As Winston Churchill understood, democracy is messy (and, as in his case, sometimes ungrateful). Glenn Beck is no William F. Buckley Jr. But then, “Joe the Plumber” probably never read National Review, which like most other journals of “high opinion” was never self-sustaining. Liberals today, their noses in the air Obama style, look across America from the vantage of the famous New Yorker cover and see pitchfork brigades, forgetting that those who fill the brigades generally love America, which is more than can be said of some of the baggage that has surrounded Obama.
There is a problem in the Republican Party, to be sure. Nominally the party of limited constitutional government, it recently gave us two presidents from the same family – one standing for a “kinder and gentler” government, the other for “compassionate conservatism” — plus a career Senate nominee for president, none of whom ever really understood the party’s core principles, much less nourished them as they must be nourished from generation to generation. As a result, the party has been hollowed out intellectually and spiritually, and into that vacuum, which nature abhors, has poured an assortment of people, most from outside the party.

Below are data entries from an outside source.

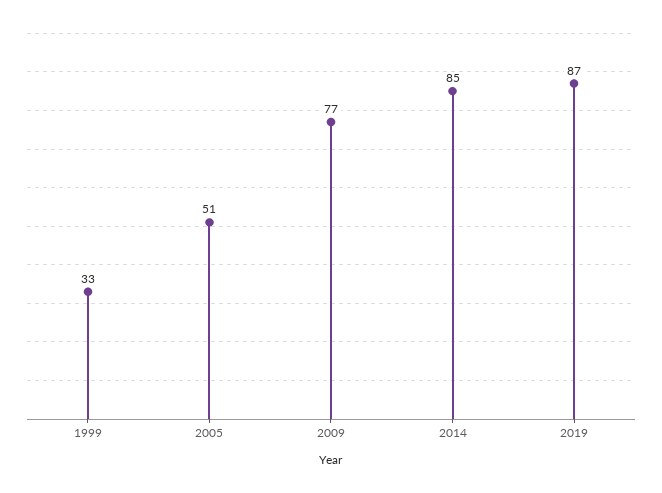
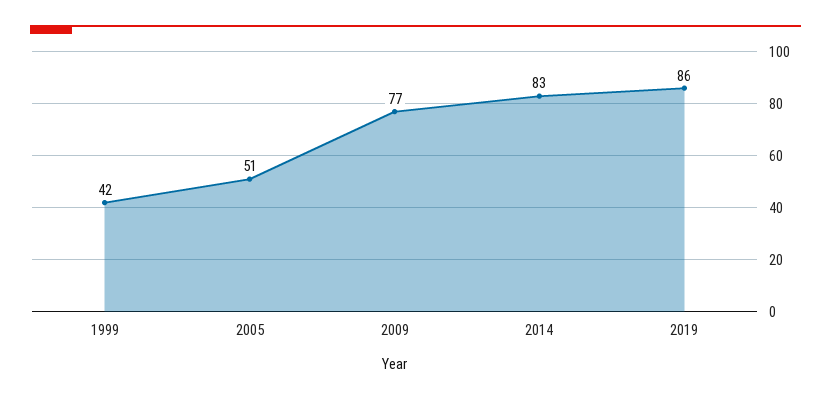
  {
-   "1999": 33,
+   "1999": 42,
    "2005": 51,
    "2009": 77,
-   "2014": 85,
+   "2014": 83,
-   "2019": 87
+   "2019": 86
  }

The struggle in democracies between intellectual rigor and populism is as old as that between Socrates and the sophists. We all know the dangers of populist demagoguery. But there is also great danger in rule by elites, which are hardly immune from demagogy and outright fraud (witness the “accounting” in the current health care debate). Achieving that balance is often difficult and messy. But I for one am encouraged by this populist movement to reform the Republican Party. I know, for example, that at the Orlando rally The New York Times referenced this past Saturday, people passed out copies of the Cato Institute’s pocket Constitution, which includes the Declaration of Independence and my preface relating the two documents with respect to their underlying principles. The people who attended the April 15 tea parties and the September 12 march on Washington were ordinary Americans who understand that something is fundamentally wrong, constitutionally, with the direction the country has taken over the past two decades, at least. They see the Republican Party, in our two-party system, as the more likely institution for changing that, but not as the party is presently constituted. Still, there are people within the party who give hope and are ready to take over. Populists working outside the party, together with those of us who do “politics” (broadly understood) for a living, may just be the spark that enables that to happen.